IOWA CITY, Iowa — An Iowa company has agreed to pay $6.8 million in fines for selling old eggs with false labels and the tainted products that caused a nationwide salmonella outbreak in 2010, according to a plea agreement released Monday.

Quality Egg LLC, once one of the nation’s largest egg producers, is expected to plead guilty Tuesday to charges of bribing a U.S. Department of Agriculture inspector to approve sales of poor quality eggs, selling misbranded eggs and introducing adulterated food into interstate commerce. The company’s owner, Austin “Jack” DeCoster, and its chief operating officer, Peter DeCoster, are expected to plead guilty to introducing adulterated food into interstate commerce, a misdemeanor.

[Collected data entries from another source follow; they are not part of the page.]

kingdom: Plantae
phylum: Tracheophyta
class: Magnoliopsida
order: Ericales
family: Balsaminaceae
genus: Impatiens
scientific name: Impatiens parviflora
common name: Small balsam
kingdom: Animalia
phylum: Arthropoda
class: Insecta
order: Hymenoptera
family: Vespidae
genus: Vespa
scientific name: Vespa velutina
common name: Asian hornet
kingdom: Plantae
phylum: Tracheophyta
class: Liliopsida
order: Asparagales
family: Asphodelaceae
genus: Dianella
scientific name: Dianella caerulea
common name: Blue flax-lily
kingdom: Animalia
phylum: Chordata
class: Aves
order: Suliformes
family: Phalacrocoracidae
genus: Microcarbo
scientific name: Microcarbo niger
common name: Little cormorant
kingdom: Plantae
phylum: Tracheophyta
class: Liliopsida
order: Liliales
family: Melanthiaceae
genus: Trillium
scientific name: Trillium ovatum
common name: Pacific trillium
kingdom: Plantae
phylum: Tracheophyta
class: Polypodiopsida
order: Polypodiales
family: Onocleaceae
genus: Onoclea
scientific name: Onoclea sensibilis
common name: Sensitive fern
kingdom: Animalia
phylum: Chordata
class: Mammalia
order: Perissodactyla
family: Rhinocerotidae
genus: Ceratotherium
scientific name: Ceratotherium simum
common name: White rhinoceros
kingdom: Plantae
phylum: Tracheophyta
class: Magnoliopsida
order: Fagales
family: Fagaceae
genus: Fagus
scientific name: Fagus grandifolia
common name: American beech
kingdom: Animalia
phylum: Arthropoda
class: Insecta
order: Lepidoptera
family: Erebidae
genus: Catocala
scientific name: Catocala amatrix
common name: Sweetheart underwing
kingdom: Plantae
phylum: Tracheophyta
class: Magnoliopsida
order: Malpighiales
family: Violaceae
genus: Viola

The DeCosters face sentences ranging from probation to one year in jail, according to plea agreements filed Monday by federal prosecutors. Jack DeCoster, 79, of Turner, Maine, and his 50-year-old son Peter, of Clarion, Iowa, have agreed to pay $100,000 fines each.

U.S. District Judge Mark Bennett must approve the plea agreements and sentence the DeCosters who, along with Quality Egg, could also be ordered to pay restitution to victims.

Bill Marler, an attorney who represents dozens of the salmonella victims, said the $6.8 million fine is the largest he’s heard of in 20 years of practicing food safety law. The fines and potential jail time send “a very strong message to companies that food safety is paramount,” he said.

The government blamed Quality Egg’s tainted eggs for a 2010 salmonella outbreak that sickened thousands and led to the unprecedented recall of 550 million eggs. The DeCosters have since left the egg industry.

Investigators found no evidence that the DeCosters knew they were selling tainted products in 2010. But as corporate officers, they were in position to “detect, prevent and correct the sale of the contaminated eggs” had they known, the plea agreements say.

The investigation also found no evidence that the DeCosters knew that Quality Egg deliberately mislabeled eggs from 2006 to 2010 to fool regulators and consumers about their age to circumvent laws in California, Arizona and elsewhere that require eggs to be sold within a month or less of their processing dates.